What is preventing XMRV spread from North America to Europe?

If a causal link between XMRV and prostate cancer does exist, what is the mechanism for disease initiation and progression?

If a causal link between XMRV and CFS does exist, what is the mechanism for disease initiation and progression?

Since prostate cancer affects only males and CFS affects mostly females, is it possible that the illnesses experienced by the two sexes are just different manifestation of the same disease caused by XMRV infection?

What is the role of RNase L in the relationship between XMRV and prostate cancer, and between XMRV and CFS?

How is the immune response of individuals who can control and eliminate XMRV different from the immune response of those who succumb to disease?

How is XMRV transmitted? At what age does one become prone to infection by XMRV?

Is it possible to transmit XMRV from mother to child?

Does XMRV have the potential to become stably integrated into the human genome such that individuals can inherit the virus from his/her parents as a "genetic trait"?

What is the prevalence of XMRV in Canada?
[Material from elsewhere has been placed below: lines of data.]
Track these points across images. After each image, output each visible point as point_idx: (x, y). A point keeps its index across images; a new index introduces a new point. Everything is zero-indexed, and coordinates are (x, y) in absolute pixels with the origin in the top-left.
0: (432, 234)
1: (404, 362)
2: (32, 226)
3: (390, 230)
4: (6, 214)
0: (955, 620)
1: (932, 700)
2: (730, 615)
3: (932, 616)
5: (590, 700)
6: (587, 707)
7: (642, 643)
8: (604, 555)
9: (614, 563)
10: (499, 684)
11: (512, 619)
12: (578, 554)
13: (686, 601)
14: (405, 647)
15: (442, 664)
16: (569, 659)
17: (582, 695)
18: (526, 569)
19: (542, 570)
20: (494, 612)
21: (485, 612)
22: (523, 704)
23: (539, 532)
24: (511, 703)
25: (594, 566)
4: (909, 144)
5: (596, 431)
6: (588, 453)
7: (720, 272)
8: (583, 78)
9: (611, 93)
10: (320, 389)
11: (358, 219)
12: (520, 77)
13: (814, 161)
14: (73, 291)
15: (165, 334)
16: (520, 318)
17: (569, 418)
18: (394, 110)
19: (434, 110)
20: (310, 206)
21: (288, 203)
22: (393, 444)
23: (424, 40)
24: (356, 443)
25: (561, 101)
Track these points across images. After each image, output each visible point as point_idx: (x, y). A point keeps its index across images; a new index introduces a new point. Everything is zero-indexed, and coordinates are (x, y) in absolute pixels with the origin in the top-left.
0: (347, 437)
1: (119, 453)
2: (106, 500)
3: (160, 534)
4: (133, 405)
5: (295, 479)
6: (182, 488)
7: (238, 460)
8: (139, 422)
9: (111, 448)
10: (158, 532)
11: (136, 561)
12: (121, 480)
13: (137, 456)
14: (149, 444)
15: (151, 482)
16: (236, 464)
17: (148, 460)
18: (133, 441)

Can a vaccine be developed against XMRV?
Would it be useful in preventing XMRV given its prevalence in Canada?

At present, it is apparent that there are more questions than answers. As scientists continue to work through some of these outstanding issues, a clearer picture related to the burden of XMRV on the Canadian population, health care, and public health will gradually emerge. Until then, health care and public health officials must be vigilant and respond accordingly as more information becomes available.